TLB (Translation Lookaside Buffer): a small, fast cache for page table entries. Reduces the overhead of virtual-to-physical address translation.

Multiprocessors

Tightly coupled (shared memory) multiprocessors communicate via a shared address space. Loosely coupled (message passing) communicate via explicit messages.

Cache coherence problem: if two processors have the same cache line and one writes, the other has a stale copy. Solutions:

Snooping protocol: each cache monitors (snoops) the shared bus. Write-invalidate (MESI protocol) invalidates other copies on a write. Write-update broadcasts the new value.

Directory-based protocol: a directory tracks which caches hold each line. Scales better than bus snooping for large systems.

Multicore: multiple processor cores on a single chip sharing last-level cache (LLC) and memory controller.

Worked Examples

Example 1: Data Representation, 2's Complement Arithmetic

Add -6 and +4 in 8-bit 2's complement. -6: 6 = 00000110, 2's complement = 11111010. +4 = 00000100. Sum: 11111010 + 00000100 = 11111110. 11111110 is 2's complement of 00000010 = 2, so the result is -2. Correct: -6 + 4 = -2.

Example 2: Hamming Code

Data bits: 1011 (4 bits). How many parity bits r needed? 2^r >= 4 + r + 1. For r=3: 8 >= 8. Yes, r=3. Bit positions 1-7: P1 at 1, P2 at 2, D1 at 3, P3 at 4, D2 at 5, D3 at 6, D4 at 7. Data: D1=1, D2=0, D3=1, D4=1. P1 covers positions 1,3,5,7: D1 XOR D2 XOR D4 = 1 XOR 0 XOR 1 = 0. P2 covers positions 2,3,6,7: D1 XOR D3 XOR D4 = 1 XOR 1 XOR 1 = 1. P3 covers positions 4,5,6,7: D2 XOR D3 XOR D4 = 0 XOR 1 XOR 1 = 0. Transmitted: P1=0, P2=1, D1=1, P3=0, D2=0, D3=1, D4=1 → 0110011.
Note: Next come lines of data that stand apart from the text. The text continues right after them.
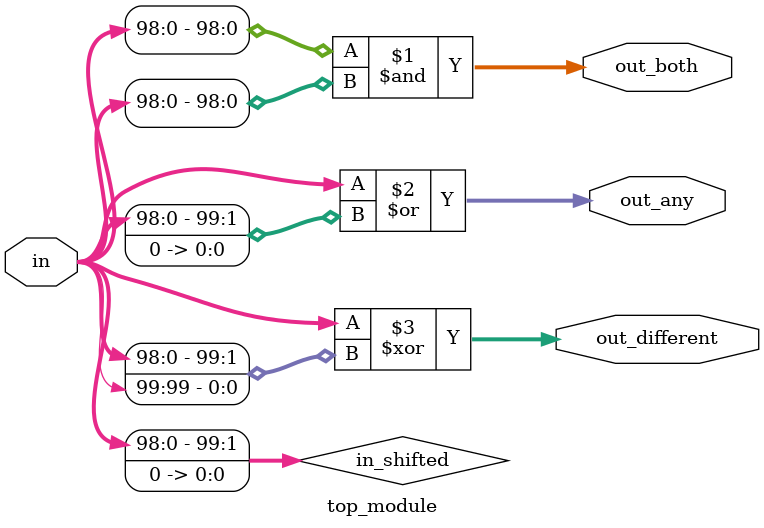
<source format=sv>
module top_module (
    input [99:0] in,
    output [98:0] out_both,
    output [99:0] out_any,
    output [99:0] out_different
);

    // Shift the input signal by one bit to the right
    wire [99:0] in_shifted;
    assign in_shifted = {in[98:0], 1'b0};

    // Generate the out_both signal
    assign out_both = in[98:0] & in_shifted[99:1];

    // Generate the out_any signal
    assign out_any = in | {in[98:0], 1'b0};

    // Generate the out_different signal
    assign out_different = in ^ {in[98:0], in[99]};

endmodule

</source>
Example 3: Cache Miss, Average Memory Access Time

Cache hit time = 10 ns, miss rate = 5%, main memory access time = 100 ns. Average access time = 10 + 0.05 * 100 = 10 + 5 = 15 ns. (Assuming write-through with no write buffer and sequential access on miss.)

Example 4: Pipeline Speedup

A non-pipelined processor executes each instruction in 80 ns (8 stages of 10 ns each). A pipelined processor uses 8 stages at 10 ns each. Speedup for 1000 instructions: non-pipelined = 1000 * 80 = 80,000 ns. Pipelined = (8 + 1000, 1) * 10 = 1007 * 10 = 10,070 ns. Speedup = 80,000 / 10,070 ≈ 7.94.
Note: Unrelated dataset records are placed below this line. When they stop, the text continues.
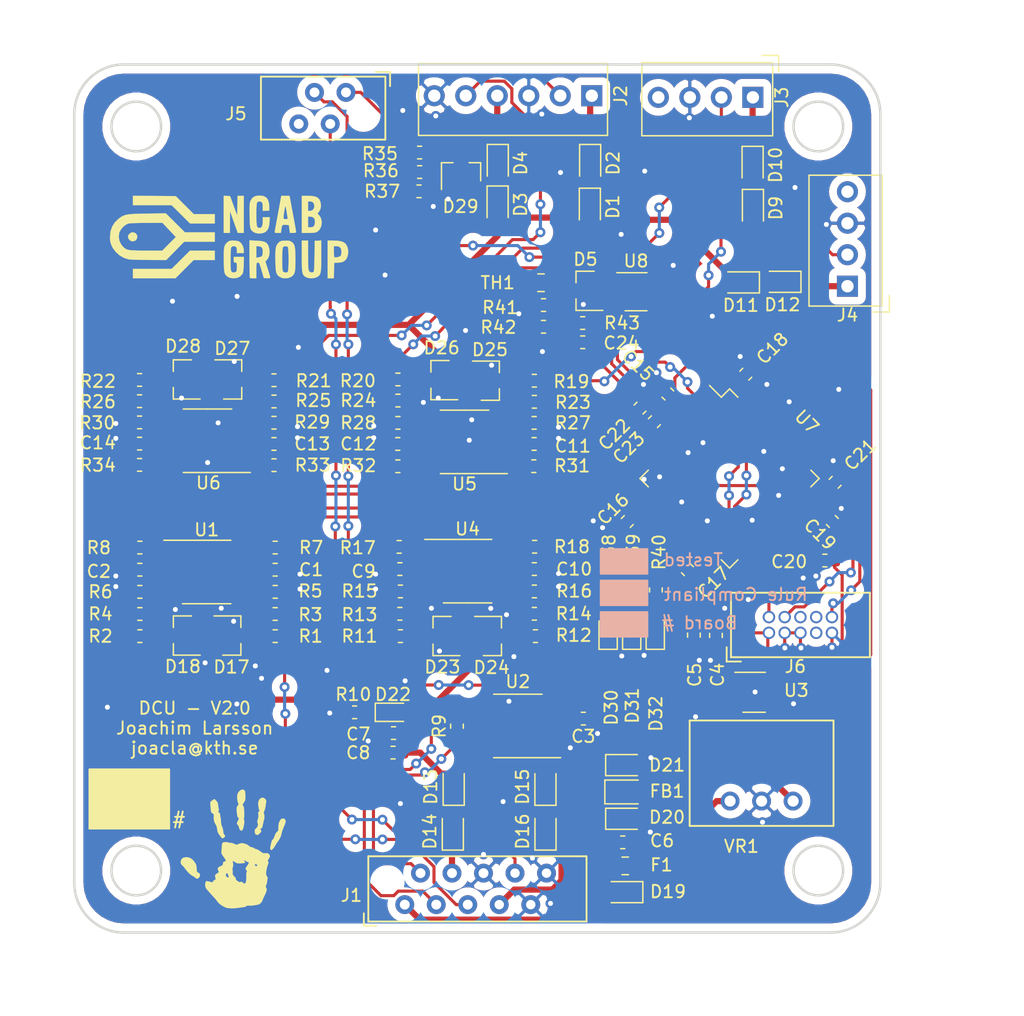
<source format=kicad_pcb>
(kicad_pcb (version 20221018) (generator pcbnew)

  (general
    (thickness 1.6)
  )

  (paper "A4")
  (layers
    (0 "F.Cu" signal)
    (31 "B.Cu" signal)
    (32 "B.Adhes" user "B.Adhesive")
    (33 "F.Adhes" user "F.Adhesive")
    (34 "B.Paste" user)
    (35 "F.Paste" user)
    (36 "B.SilkS" user "B.Silkscreen")
    (37 "F.SilkS" user "F.Silkscreen")
    (38 "B.Mask" user)
    (39 "F.Mask" user)
    (40 "Dwgs.User" user "User.Drawings")
    (41 "Cmts.User" user "User.Comments")
    (42 "Eco1.User" user "User.Eco1")
    (43 "Eco2.User" user "User.Eco2")
    (44 "Edge.Cuts" user)
    (45 "Margin" user)
    (46 "B.CrtYd" user "B.Courtyard")
    (47 "F.CrtYd" user "F.Courtyard")
    (48 "B.Fab" user)
    (49 "F.Fab" user)
  )

  (setup
    (pad_to_mask_clearance 0)
    (grid_origin 170 70)
    (pcbplotparams
      (layerselection 0x00010fc_ffffffff)
      (plot_on_all_layers_selection 0x0000000_00000000)
      (disableapertmacros false)
      (usegerberextensions false)
      (usegerberattributes false)
      (usegerberadvancedattributes false)
      (creategerberjobfile false)
      (dashed_line_dash_ratio 12.000000)
      (dashed_line_gap_ratio 3.000000)
      (svgprecision 4)
      (plotframeref false)
      (viasonmask false)
      (mode 1)
      (useauxorigin false)
      (hpglpennumber 1)
      (hpglpenspeed 20)
      (hpglpendiameter 15.000000)
      (dxfpolygonmode true)
      (dxfimperialunits true)
      (dxfusepcbnewfont true)
      (psnegative false)
      (psa4output false)
      (plotreference true)
      (plotvalue true)
      (plotinvisibletext false)
      (sketchpadsonfab false)
      (subtractmaskfromsilk false)
      (outputformat 1)
      (mirror false)
      (drillshape 1)
      (scaleselection 1)
      (outputdirectory "")
    )
  )

  (net 0 "")
  (net 1 "GND")
  (net 2 "+3V3")
  (net 3 "Net-(C9-Pad1)")
  (net 4 "Net-(C10-Pad1)")
  (net 5 "Net-(C11-Pad1)")
  (net 6 "Net-(C12-Pad1)")
  (net 7 "Net-(C13-Pad1)")
  (net 8 "Net-(C14-Pad1)")
  (net 9 "+24V")
  (net 10 "+5V")
  (net 11 "Net-(FB1-Pad2)")
  (net 12 "Net-(R17-Pad2)")
  (net 13 "Net-(R32-Pad2)")
  (net 14 "Net-(R33-Pad2)")
  (net 15 "Net-(U7-Pad4)")
  (net 16 "Net-(C1-Pad1)")
  (net 17 "Net-(C2-Pad1)")
  (net 18 "Net-(D3-Pad1)")
  (net 19 "Net-(D11-Pad1)")
  (net 20 "Net-(D17-Pad3)")
  (net 21 "Net-(D18-Pad3)")
  (net 22 "Net-(D19-Pad1)")
  (net 23 "Net-(D22-Pad1)")
  (net 24 "Net-(D23-Pad3)")
  (net 25 "Net-(D24-Pad3)")
  (net 26 "Net-(D25-Pad3)")
  (net 27 "Net-(D26-Pad3)")
  (net 28 "Net-(D27-Pad3)")
  (net 29 "Net-(D28-Pad3)")
  (net 30 "Net-(D31-Pad2)")
  (net 31 "Net-(D32-Pad2)")
  (net 32 "Net-(J3-Pad4)")
  (net 33 "Net-(J4-Pad4)")
  (net 34 "Net-(J5-Pad4)")
  (net 35 "Net-(J6-Pad6)")
  (net 36 "Net-(J6-Pad7)")
  (net 37 "Net-(J6-Pad8)")
  (net 38 "Net-(R7-Pad2)")
  (net 39 "Net-(R8-Pad2)")
  (net 40 "Net-(R18-Pad2)")
  (net 41 "Net-(R31-Pad2)")
  (net 42 "Net-(R34-Pad2)")
  (net 43 "Net-(U3-Pad4)")
  (net 44 "Net-(U7-Pad1)")
  (net 45 "Net-(U7-Pad2)")
  (net 46 "Net-(U7-Pad5)")
  (net 47 "Net-(U7-Pad6)")
  (net 48 "Net-(U7-Pad8)")
  (net 49 "Net-(U7-Pad9)")
  (net 50 "Net-(U7-Pad11)")
  (net 51 "Net-(U7-Pad27)")
  (net 52 "Net-(U7-Pad28)")
  (net 53 "Net-(U7-Pad29)")
  (net 54 "Net-(U7-Pad30)")
  (net 55 "Net-(U7-Pad33)")
  (net 56 "Net-(U7-Pad34)")
  (net 57 "Net-(U7-Pad35)")
  (net 58 "Net-(U7-Pad36)")
  (net 59 "Net-(U7-Pad37)")
  (net 60 "Net-(U7-Pad38)")
  (net 61 "Net-(U7-Pad39)")
  (net 62 "Net-(U7-Pad40)")
  (net 63 "Net-(U7-Pad41)")
  (net 64 "Net-(U7-Pad42)")
  (net 65 "Net-(U7-Pad44)")
  (net 66 "Net-(U7-Pad45)")
  (net 67 "Net-(U7-Pad50)")
  (net 68 "Net-(U7-Pad51)")
  (net 69 "Net-(U7-Pad52)")
  (net 70 "Net-(U7-Pad53)")
  (net 71 "Net-(U7-Pad54)")
  (net 72 "Net-(U7-Pad55)")
  (net 73 "Net-(U7-Pad56)")
  (net 74 "Net-(U7-Pad57)")
  (net 75 "Net-(U7-Pad58)")
  (net 76 "Net-(U7-Pad59)")
  (net 77 "Net-(U7-Pad60)")
  (net 78 "Net-(D1-Pad1)")
  (net 79 "Net-(D10-Pad2)")
  (net 80 "Net-(D13-Pad1)")
  (net 81 "Net-(D15-Pad1)")
  (net 82 "Net-(D29-Pad3)")
  (net 83 "Net-(D30-Pad2)")
  (net 84 "Net-(U7-Pad43)")
  (net 85 "Net-(C24-Pad1)")
  (net 86 "Net-(D5-Pad3)")
  (net 87 "Net-(R41-Pad2)")
  (net 88 "/MCU/JTAG_RESET_N")
  (net 89 "/BPPS1_SUPPLY")
  (net 90 "/BPPS2_SUPPLY")
  (net 91 "/APPS1_SUPPLY")
  (net 92 "/APPS2_SUPPLY")
  (net 93 "/STEERING_ANGLE_1_SUPPLY")
  (net 94 "/STEERING_ANGLE_2_SUPPLY")
  (net 95 "/CONTROL_SYSTEMS_SUPPLY")
  (net 96 "/STEERING_ANGLE_2_SIGNAL")
  (net 97 "/STEERING_ANGLE_1_SIGNAL")
  (net 98 "/CAN1_L")
  (net 99 "/CAN1_H")
  (net 100 "/BPPS1_SIGNAL")
  (net 101 "/BPPS2_SIGNAL")
  (net 102 "/APPS1_SIGNAL")
  (net 103 "/APPS2_SIGNAL")
  (net 104 "/BRAKE_PRESSURE_2_SIGNAL")
  (net 105 "/BRAKE_PRESSURE_1_SIGNAL")
  (net 106 "/BSPD_TRIGGERED_SIGNAL")
  (net 107 "/MCU/JTAG_SWDIO")
  (net 108 "/MCU/JTAG_SWDCLK")
  (net 109 "/MCU/STEERING_ANGLE_2")
  (net 110 "/MCU/STEERING_ANGLE_1")
  (net 111 "/MCU/BRAKE_PRESSURE_2")
  (net 112 "/MCU/BRAKE_PRESSURE_1")
  (net 113 "/MCU/APPS2")
  (net 114 "/MCU/APPS1")
  (net 115 "/MCU/BPPS2")
  (net 116 "/MCU/BPPS1")
  (net 117 "/MCU/BSPD_TRIGGERED")
  (net 118 "/MCU/MCU_STATUS_LED_1")
  (net 119 "/MCU/MCU_STATUS_LED_2")
  (net 120 "/MCU/MCU_STATUS_LED_3")
  (net 121 "/MCU/CAN1_RX")
  (net 122 "/MCU/CAN1_TX")
  (net 123 "/MCU/PCB_TEMPERATURE")

  (footprint "Capacitor_SMD:C_0603_1608Metric" (layer "F.Cu") (at 164.15 89.975 45))

  (footprint "Capacitor_SMD:C_0603_1608Metric" (layer "F.Cu") (at 159.443153 105.743153 135))

  (footprint "Capacitor_SMD:C_0603_1608Metric" (layer "F.Cu") (at 154.593153 101.856847 -135))

  (footprint "Capacitor_SMD:C_0603_1608Metric" (layer "F.Cu") (at 171.13 101.85 -45))

  (footprint "Capacitor_SMD:C_0603_1608Metric" (layer "F.Cu") (at 171.357 98.692 45))

  (footprint "Capacitor_SMD:C_0603_1608Metric" (layer "F.Cu") (at 170.525 105 180))

  (footprint "Capacitor_SMD:C_0603_1608Metric" (layer "F.Cu") (at 155.62 92.71 45))

  (footprint "Capacitor_SMD:C_0603_1608Metric" (layer "F.Cu") (at 156.780153 93.806847 45))

  (footprint "Capacitor_SMD:C_0603_1608Metric" (layer "F.Cu") (at 126.103 95.6005))

  (footprint "Capacitor_SMD:C_0603_1608Metric" (layer "F.Cu") (at 115.265 95.5755 180))

  (footprint "Capacitor_SMD:C_0603_1608Metric" (layer "F.Cu") (at 147.0825 95.6))

  (footprint "Capacitor_SMD:C_0603_1608Metric" (layer "F.Cu") (at 136.0875 95.6 180))

  (footprint "Capacitor_SMD:C_0603_1608Metric" (layer "F.Cu") (at 161.744 111.042 -90))

  (footprint "Capacitor_SMD:C_0603_1608Metric" (layer "F.Cu") (at 159.966 111.0165 -90))

  (footprint "Capacitor_SMD:C_0603_1608Metric" (layer "F.Cu") (at 154.23 127.7258))

  (footprint "Capacitor_SMD:C_0603_1608Metric" (layer "F.Cu") (at 135.7425 118.915 180))

  (footprint "Capacitor_SMD:C_0603_1608Metric" (layer "F.Cu") (at 135.705 120.49 180))

  (footprint "Diode_SMD:D_SOD-323" (layer "F.Cu") (at 154.35 131.743 180))

  (footprint "Diode_SMD:D_SOD-323" (layer "F.Cu") (at 154.35 125.8272))

  (footprint "Diode_SMD:D_SOD-323" (layer "F.Cu") (at 154.35 121.5))

  (footprint "LED_SMD:LED_0603_1608Metric" (layer "F.Cu") (at 135.755 117.24))

  (footprint "Package_TO_SOT_SMD:SOT-23" (layer "F.Cu") (at 122.745 90.398))

  (footprint "Package_TO_SOT_SMD:SOT-23" (layer "F.Cu") (at 118.745 90.398 180))

  (footprint "Package_TO_SOT_SMD:SOT-23" (layer "F.Cu") (at 143.52 90.498))

  (footprint "Package_TO_SOT_SMD:SOT-23" (layer "F.Cu") (at 139.52 90.453 180))

  (footprint "Fuse:Fuse_0805_2012Metric" (layer "F.Cu") (at 154.43 129.6244))

  (footprint "KTHFS:Atmel_ICP_connector" (layer "F.Cu") (at 168.558 110.197))

  (footprint "Resistor_SMD:R_0603_1608Metric" (layer "F.Cu") (at 126.103 90.463))

  (footprint "Resistor_SMD:R_0603_1608Metric" (layer "F.Cu") (at 115.265 90.438 180))

  (footprint "Resistor_SMD:R_0603_1608Metric" (layer "F.Cu") (at 147.1 90.5))

  (footprint "Resistor_SMD:R_0603_1608Metric" (layer "F.Cu") (at 136.1 90.4 180))

  (footprint "Resistor_SMD:R_0603_1608Metric" (layer "F.Cu") (at 126.103 92.1755 180))

  (footprint "Resistor_SMD:R_0603_1608Metric" (layer "F.Cu") (at 115.265 92.1505))

  (footprint "Resistor_SMD:R_0603_1608Metric" (layer "F.Cu") (at 147.1 92.2))

  (footprint "Resistor_SMD:R_0603_1608Metric" (layer "F.Cu") (at 136.1 92.1))

  (footprint "Resistor_SMD:R_0603_1608Metric" (layer "F.Cu") (at 126.103 93.888))

  (footprint "Resistor_SMD:R_0603_1608Metric" (layer "F.Cu") (at 115.265 93.863 180))

  (footprint "Resistor_SMD:R_0603_1608Metric" (layer "F.Cu") (at 147.0825 93.9))

  (footprint "Resistor_SMD:R_0603_1608Metric" (layer "F.Cu") (at 136.1 93.9 180))

  (footprint "Resistor_SMD:R_0603_1608Metric" (layer "F.Cu") (at 115.265 97.288))

  (footprint "Resistor_SMD:R_0603_1608Metric" (layer "F.Cu") (at 136.095 97.4))

  (footprint "Resistor_SMD:R_0603_1608Metric" (layer "F.Cu") (at 126.103 97.313 180))

  (footprint "Resistor_SMD:R_0603_1608Metric" (layer "F.Cu") (at 147.0575 97.393 180))

  (footprint "Resistor_SMD:R_0603_1608Metric" (layer "F.Cu") (at 132.605 117.24 180))

  (footprint "Package_QFP:LQFP-64_10x10mm_P0.5mm" (layer "F.Cu") (at 162.843 98.386 -45))

  (footprint "Package_SO:SOIC-8_3.9x4.9mm_P1.27mm" (layer "F.Cu") (at 120.745 95.343 180))

  (footprint "Package_TO_SOT_SMD:SOT-23-5" (layer "F.Cu") (at 164.825 115.625))

  (footprint "KTHFS:Wurth-FDSM" (layer "F.Cu") (at 159.625 126.4))

  (footprint "Diode_SMD:D_0805_2012Metric" (layer "F.Cu") (at 154.47 123.6636))

  (footprint "LED_SMD:LED_0603_1608Metric" (layer "F.Cu") (at 154.95 110.675 90))

  (footprint "Resistor_SMD:R_0603_1608Metric" (layer "F.Cu") (at 154.95 107.325 90))

  (footprint "Resistor_SMD:R_0603_1608Metric" (layer "F.Cu") (at 156.9 107.375 90))

  (footprint "Capacitor_SMD:C_0603_1608Metric" (layer "F.Cu") (at 157.86352 91.572957 136))

  (footprint "Package_TO_SOT_SMD:SOT-23" (layer "F.Cu") (at 141.19 73.68 90))

  (footprint "LED_SMD:LED_0603_1608Metric" (layer "F.Cu") (at 153.05 110.675 90))

  (footprint "LED_SMD:LED_0603_1608Metric" (layer "F.Cu")
    (tstamp 00000000-0000-0000-0000-000060131fb6)
    (at 156.85 110.675 90)
    (descr "LED SMD 0603 (1608 Metric), square (rectangular) end terminal, IPC_7351 nominal, (Body size source: http://www.tortai-tech.com/upload/download/2011102023233369053.pdf), generated with kicad-footprint-generator")
    (tags "diode")
    (path "/00000000-0000-0000-0000-00005eb3d0bc/00000000-0000-0000-0000-00005fbdfc72")
    (attr smd)
    (fp_text reference "D32" (at -6.675 0.05 90) (layer "F.SilkS")
        (effects (font (size 1 1) (thickness 0.15)))
      (tstamp 0b67f207-aa76-40cd-8bc3-c86cc228c206)
    )
    (fp_text value "BLUE" (at 0 1.43 90) (layer "F.Fab")
        (effects (font (size 1 1) (thickness 0.15)))
      (tstamp 46617202-7f26-47f4-a1b7-d219c5d8b5d8)
    )
    (fp_text user "${REFERENCE}" (at 0 0 90) (layer "F.Fab")
        (effects (font (size 0.4 0.4) (thickness 0.06)))
      (tstamp 7a618434-a0bf-4e62-85cc-7eb217232593)
    )
    (fp_line (start -1.485 -0.735) (end -1.485 0.735)
      (stroke (width 0.12) (type solid)) (layer "F.SilkS") (tstamp ed2c16d2-59bc-41bb-8920-0da81a719110))
    (fp_line (start -1.485 0.735) (end 0.8 0.735)
      (stroke (width 0.12) (type solid)) (layer "F.SilkS") (tstamp d39a7998-3ec8-4aae-b521-f2059119cdf8))
    (fp_line (start 0.8 -0.735) (end -1.485 -0.735)
      (stroke (width 0.12) (type solid)) (layer "F.SilkS") (tstamp 22dc7d60-a422-42a9-9b87-623d20806673))
    (fp_line (start -1.48 -0.73) (end 1.48 -0.73)
      (stroke (width 0.05) (type solid)) (layer "F.CrtYd"
... [649293 chars truncated]
</source>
Example 5: IEEE 754 Single Precision

Represent -0.75 in IEEE 754 single precision. 0.75 = 0.11 in binary = 1.1 * 2^(-1). Sign = 1 (negative). Exponent = -1 + 127 = 126 = 01111110. Mantissa = 10000000000000000000000 (23 bits after the implicit 1). Result: 1 01111110 10000000000000000000000.

Quick-Revision Summary

2's complement = 1's complement + 1. Used for signed integers., IEEE 754 single: 1 sign, 8 exponent (bias 127), 23 mantissa bits., Hamming code parity bits satisfy 2^r >= m + r + 1., Pipeline speedup approaches number of stages for large instruction counts., Pipeline hazards: data, control, structural. Solutions: forwarding, stalling, prediction, duplication., Cache: direct mapped (fastest lookup, most conflict), fully associative (most flexible, expensive)., Average access time = hit time + miss rate * miss penalty., Virtual memory uses page tables; TLB accelerates translation., DMA transfers data without per-byte CPU involvement., Cache coherence: snooping (bus-based) vs directory-based (scalable)., RISC: fixed-length, load-store, single-cycle instructions. CISC: variable-length, complex addressing.

How to Study This Unit

Data representation questions are almost always numerical. Practice converting numbers and representing them in IEEE 754 until it is mechanical.
For cache memory, work through direct-mapped and 2-way set-associative examples with small caches (4-8 lines). Calculate hit/miss for a sequence of memory accesses.
Draw the 5-stage pipeline and trace through 5-6 instructions by hand, including a data hazard, to understand where stalls appear.
For digital logic, practice K-map simplification for both 3-variable and 4-variable maps; know half adder and full adder truth tables.
RISC vs CISC is a favourite short-answer topic, have a concise 5-point comparison ready.
Previous NET papers frequently test addressing modes with a formula like EA = Base + Index. Memorise the EA formula for each mode.